PROBLEM DETAILS =>
Could the listing be repeated exactly, with every picture dropped?

SOURCE MATERIAL =>

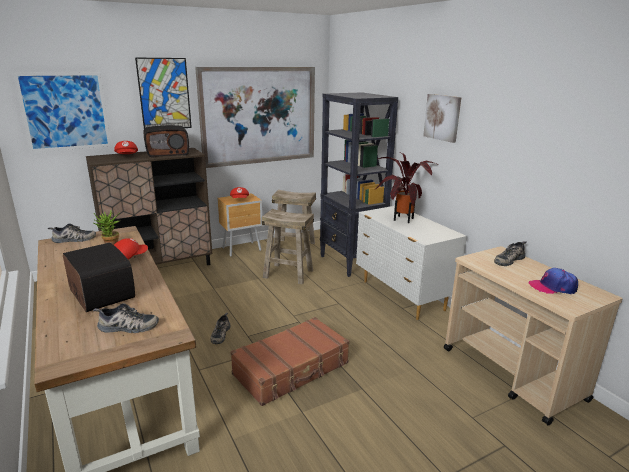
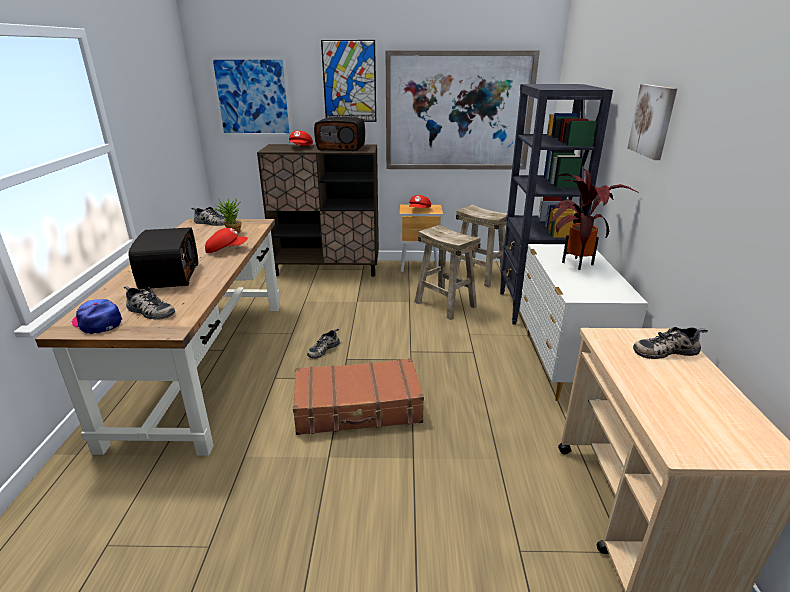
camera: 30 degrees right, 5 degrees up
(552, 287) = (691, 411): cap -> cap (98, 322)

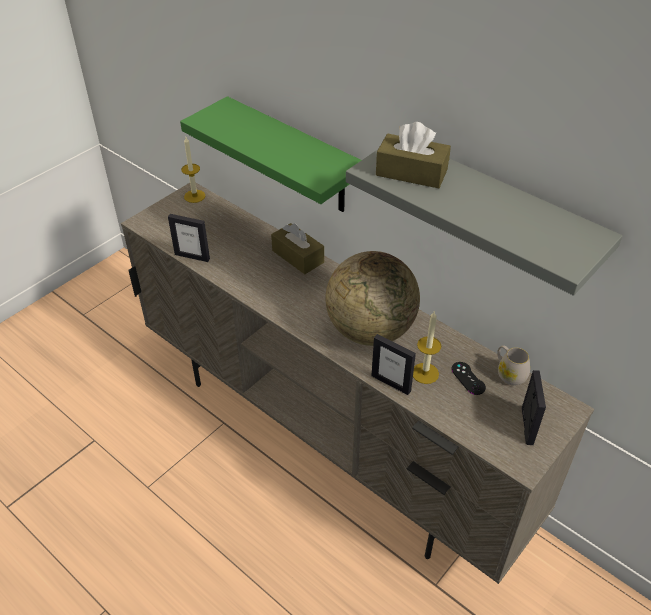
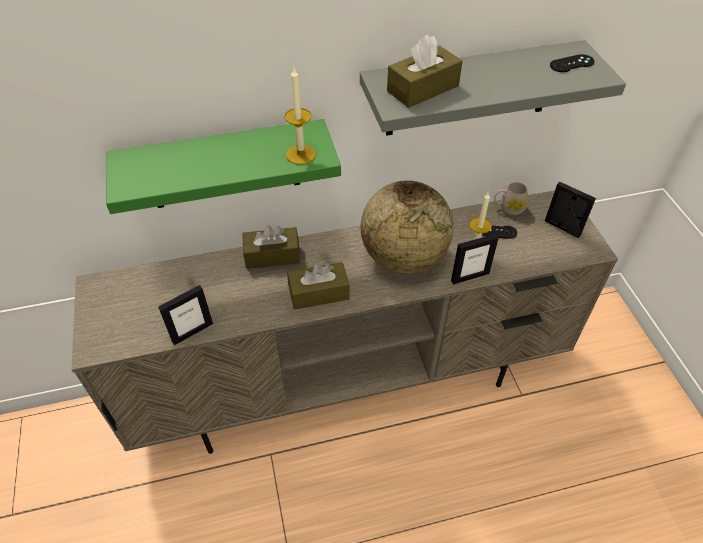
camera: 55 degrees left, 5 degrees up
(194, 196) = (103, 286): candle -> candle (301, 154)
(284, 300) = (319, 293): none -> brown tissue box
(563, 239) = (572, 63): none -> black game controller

PROBLEM SOLUTION =>
camera: 30 degrees right, 5 degrees up
(552, 287) = (691, 411): cap -> cap (98, 322)

camera: 55 degrees left, 5 degrees up
(194, 196) = (103, 286): candle -> candle (301, 154)
(284, 300) = (319, 293): none -> brown tissue box
(563, 239) = (572, 63): none -> black game controller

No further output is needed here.